• [EXTRACT TO READ]:
■ ■ ■ ■ ■

Yesterday marked another pivotal, yet deeply concerning, day in Oregon for ecommerce and other businesses nationwide as the Oregon Senate Rules Committee voted to advance House Bill 3865 towards a final passage. The vote was closely divided, reflecting the ongoing debate and significant concerns surrounding this legislation’s impact on legitimate businesses.
While the Ecommerce Innovation Alliance (EIA) shares the stated goal of protecting consumers from unwanted solicitations, the path HB 3865 has taken continues to pose substantial challenges for businesses operating in today’s digital landscape, as we have warned before.

■ ■ ■ ■ ■

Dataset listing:
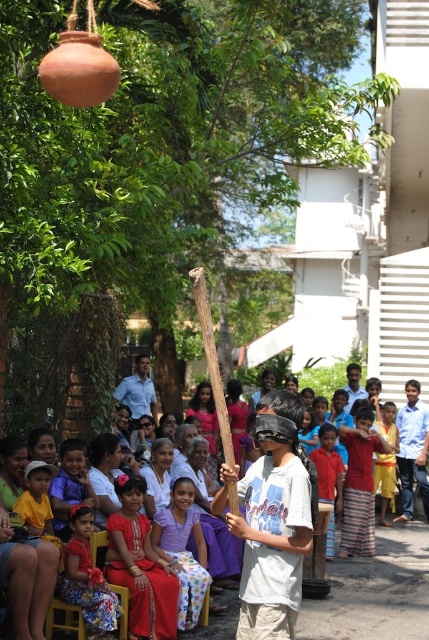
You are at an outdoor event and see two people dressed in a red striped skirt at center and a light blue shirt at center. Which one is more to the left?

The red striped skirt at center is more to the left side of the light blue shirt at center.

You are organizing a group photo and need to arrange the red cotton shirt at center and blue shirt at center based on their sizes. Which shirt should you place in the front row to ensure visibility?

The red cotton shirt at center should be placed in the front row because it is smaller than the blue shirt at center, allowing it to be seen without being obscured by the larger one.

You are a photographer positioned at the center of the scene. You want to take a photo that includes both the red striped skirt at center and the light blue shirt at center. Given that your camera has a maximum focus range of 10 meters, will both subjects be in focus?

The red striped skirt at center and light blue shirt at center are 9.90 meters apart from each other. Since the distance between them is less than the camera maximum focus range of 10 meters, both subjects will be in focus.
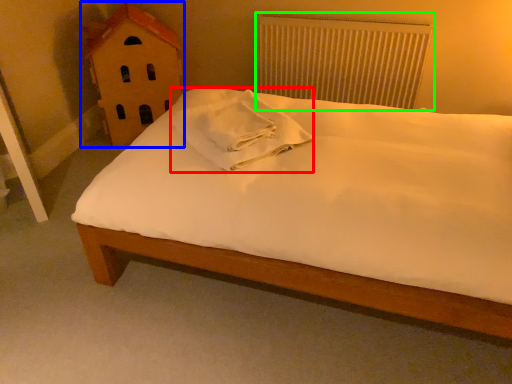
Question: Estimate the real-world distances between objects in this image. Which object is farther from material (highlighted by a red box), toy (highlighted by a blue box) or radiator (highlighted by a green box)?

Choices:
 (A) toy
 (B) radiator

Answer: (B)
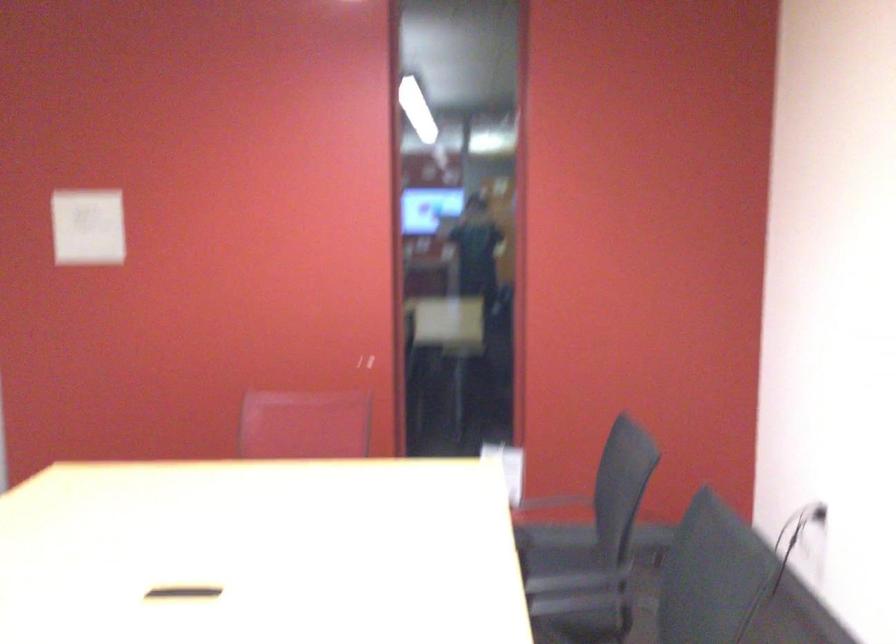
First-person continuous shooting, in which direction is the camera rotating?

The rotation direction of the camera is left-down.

■ ■ ■ ■ ■

• [TASK BRIEF]:
Can you write out the portion of the passage about Oregon's House Bill 3865 that begins at the words "While the Ecommerce" and stops after the words "have warned before."? Rely only on the passage about Oregon's House Bill 3865.

• [WRITTEN SOLUTION]:
While the Ecommerce Innovation Alliance (EIA) shares the stated goal of protecting consumers from unwanted solicitations, the path HB 3865 has taken continues to pose substantial challenges for businesses operating in today’s digital landscape, as we have warned before.